CrossHair will remember what decisions it has made so that it can make different decisions on future executions. Ultimately, we’re looking for some target thing to happen: an exception to be raised, or a postcondition to return False. When that happens, we ask Z3 for a model and report it as a counterexample.

That’s the core of how CrossHair works.

Simple, right?

Well, if there is an accomplishment about CrossHair, it’s that it tries hard to get the details right. And there are a lot of details.

Here are some of the topics I’m considering talking about next.
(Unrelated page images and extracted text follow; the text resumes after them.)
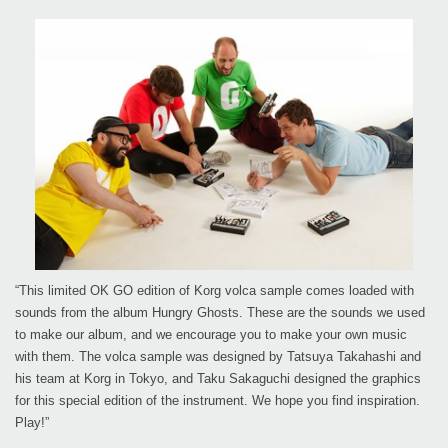
“This limited OK GO edition of Korg volca sample comes loaded with
sounds from the album Hungry Ghosts. These are the sounds we used
to make our album, and we encourage you to make your own music
with them. The volca sample was designed by Tatsuya Takahashi and
his team at Korg in Tokyo, and Taku Sakaguchi designed the graphics
for this special edition of the instrument. We hope you find inspiration.
Play!”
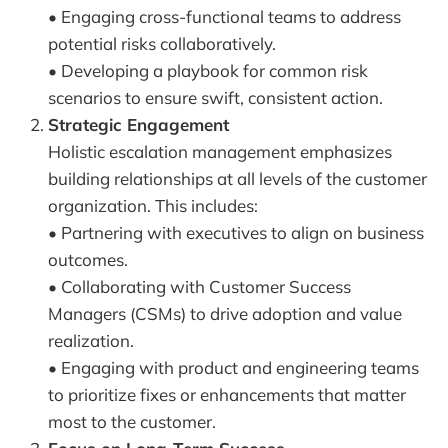
• Engaging cross-functional teams to address
potential risks collaboratively.
• Developing a playbook for common risk
scenarios to ensure swift, consistent action.
Strategic Engagement
Holistic escalation management emphasizes
building relationships at all levels of the customer
organization. This includes:
• Partnering with executives to align on business
outcomes.
• Collaborating with Customer Success
Managers (CSMs) to drive adoption and value
realization.
• Engaging with product and engineering teams
to prioritize fixes or enhancements that matter
most to the customer.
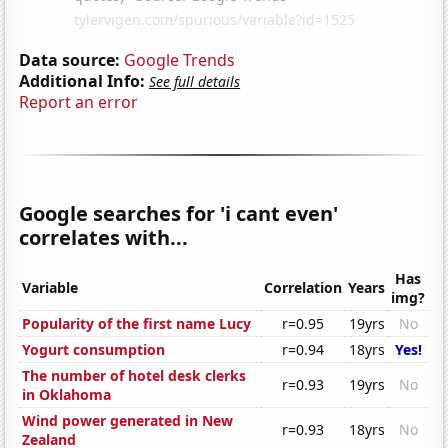
Data source:
Google Trends
Additional Info:
See full details
Report an error
Google searches for 'i cant even'
correlates with...
Has
Variable
Correlation
Years
img?
Popularity of the first name Lucy
r=0.95
19yrs
No
Yogurt consumption
r=0.94
18yrs
Yes!
The number of hotel desk clerks
r=0.93
19yrs
No
in Oklahoma
Wind power generated in New
r=0.93
18yrs
No
Zealand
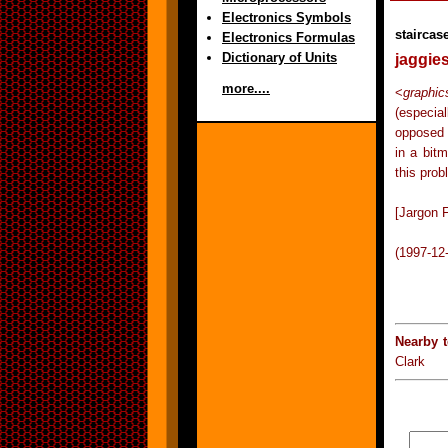
Electronics Symbols
staircas
Electronics Formulas
Dictionary of Units
jaggie
more....
<
graphic
(especia
opposed 
in a bit
this prob
[Jargon F
(1997-12
Nearby 
Clark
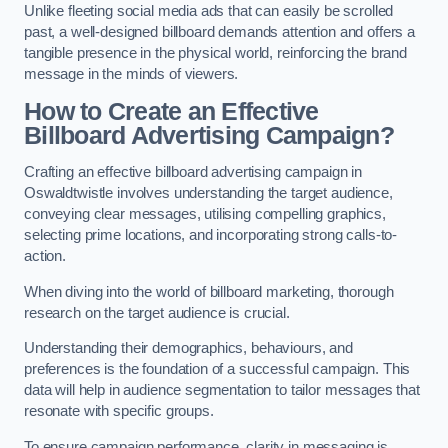
Unlike fleeting social media ads that can easily be scrolled
past, a well-designed billboard demands attention and offers a
tangible presence in the physical world, reinforcing the brand
message in the minds of viewers.
How to Create an Effective
Billboard Advertising Campaign?
Crafting an effective billboard advertising campaign in
Oswaldtwistle involves understanding the target audience,
conveying clear messages, utilising compelling graphics,
selecting prime locations, and incorporating strong calls-to-
action.
When diving into the world of billboard marketing, thorough
research on the target audience is crucial.
Understanding their demographics, behaviours, and
preferences is the foundation of a successful campaign. This
data will help in audience segmentation to tailor messages that
resonate with specific groups.
To ensure campaign performance, clarity in messaging is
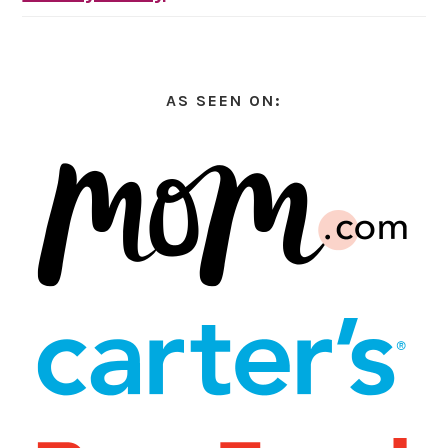
AS SEEN ON:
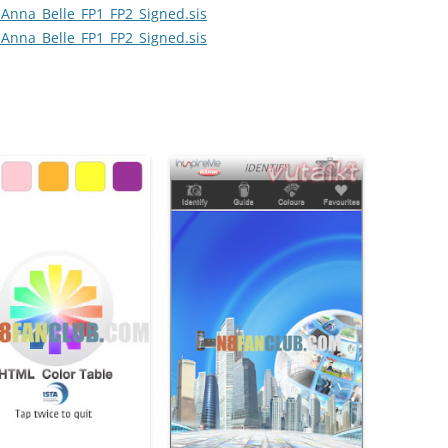
Anna_Belle_FP1_FP2_Signed.sis
Anna_Belle_FP1_FP2_Signed.sis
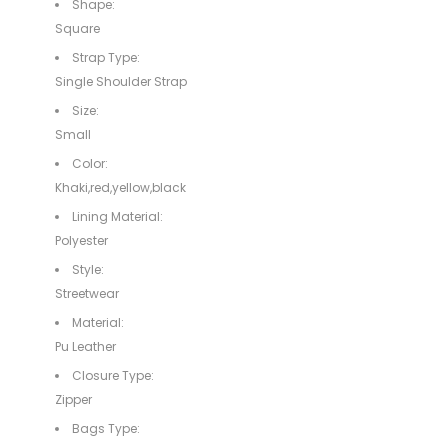
Shape:
Square
Strap Type:
Single Shoulder Strap
Size:
Small
Color:
Khaki,red,yellow,black
Lining Material:
Polyester
Style:
Streetwear
Material:
Pu Leather
Closure Type:
Zipper
Bags Type:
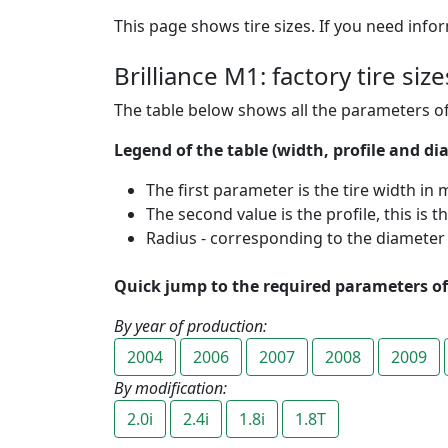
This page shows tire sizes. If you need infor
Brilliance M1: factory tire si
The table below shows all the parameters of
Legend of the table (width, profile and dia
The first parameter is the tire width in m
The second value is the profile, this is t
Radius - corresponding to the diameter of
Quick jump to the required parameters of 
By year of production:
2004
2006
2007
2008
2009
By modification:
2.0i
2.4i
1.8i
1.8T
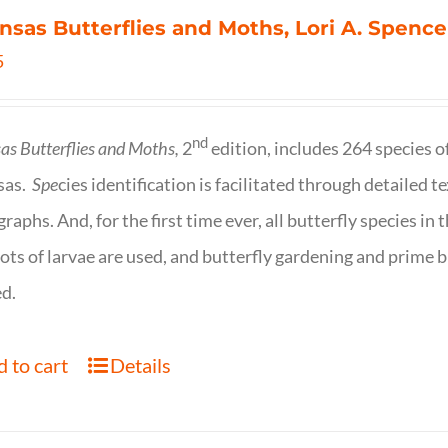
nsas Butterflies and Moths, Lori A. Spence
5
nd
as Butterflies and Moths,
2
edition, includes 264 species o
sas.
Spe
cies identification is facilitated through detailed t
raphs. And, for the first time ever, all butterfly species i
ots of larvae are used, and butterfly gardening and prime b
d.
 to cart
Details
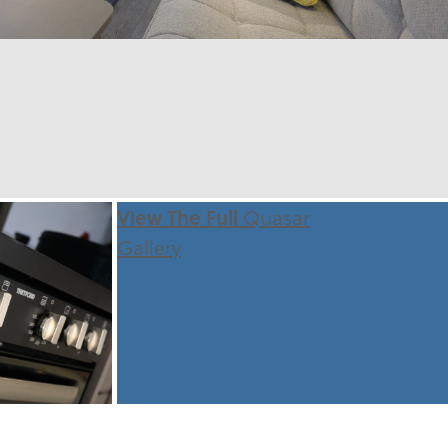
View The Full
Quasar
Gallery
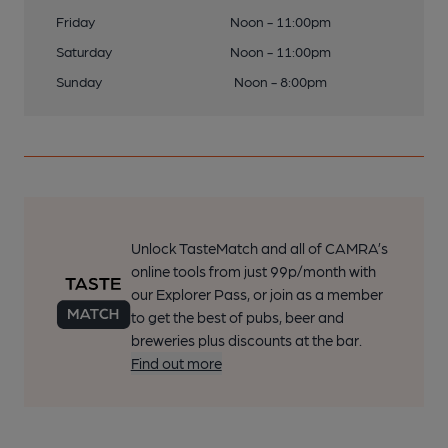
Friday
Noon - 11:00pm
Saturday
Noon - 11:00pm
Sunday
Noon - 8:00pm
Unlock TasteMatch and all of CAMRA’s
online tools from just 99p/month with
our Explorer Pass, or join as a member
to get the best of pubs, beer and
breweries plus discounts at the bar.
Find out more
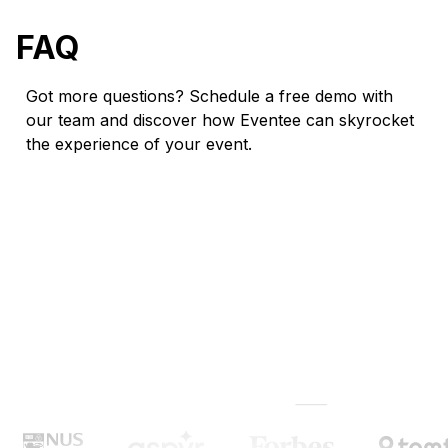
FAQ
Got more questions? Schedule a free demo with
our team and discover how Eventee can skyrocket
the experience of your event.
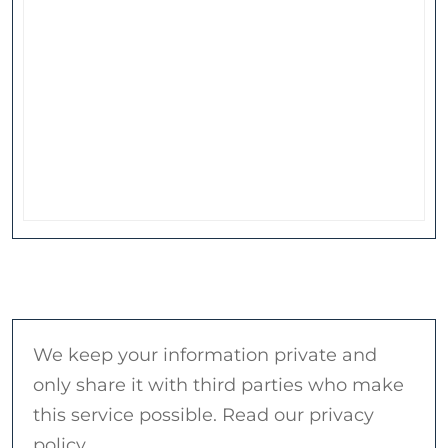
We keep your information private and
only share it with third parties who make
this service possible. Read our privacy
policy.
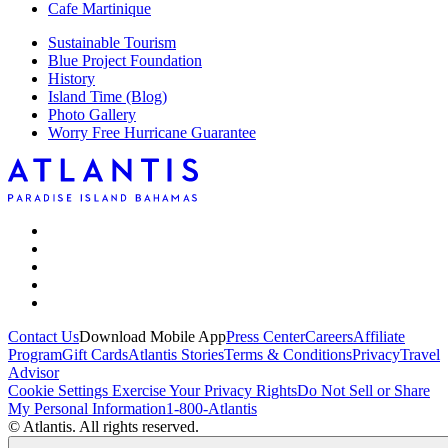
Cafe Martinique
Sustainable Tourism
Blue Project Foundation
History
Island Time (Blog)
Photo Gallery
Worry Free Hurricane Guarantee
Contact Us
Download Mobile App
Press Center
Careers
Affiliate
Program
Gift Cards
Atlantis Stories
Terms & Conditions
Privacy
Travel
Advisor
Cookie Settings
Exercise Your Privacy Rights
Do Not Sell or Share
My Personal Information
1-800-Atlantis
© Atlantis. All rights reserved.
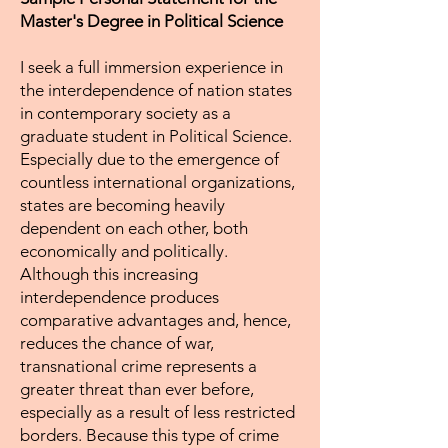
Master's Degree in Political Science
I seek a full immersion experience in
the interdependence of nation states
in contemporary society as a
graduate student in Political Science.
Especially due to the emergence of
countless international organizations,
states are becoming heavily
dependent on each other, both
economically and politically.
Although this increasing
interdependence produces
comparative advantages and, hence,
reduces the chance of war,
transnational crime represents a
greater threat than ever before,
especially as a result of less restricted
borders. Because this type of crime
Let me know which ones interest you the most!

Balancing the amount of work done inside and outside the solver.
Developing heuristics for effective path exploration.
Dealing with the cases that Z3 cannot. (concrete/symbolic scaling)
Interpreting logic that’s implemented in C.
Reconciling semantic differences between Python and Z3.
Dealing with mutable values.
Dealing with potentially aliased mutable values (x is y).
Creating symbolics for your custom classes.
Reconciling error behavior (ValueErrors, TypeErrors).
Implicitly converting types accurately.
Managing evaluation order. (under-approximation and over-approximation tactics)
Creating symbolics for base classes, or even for object.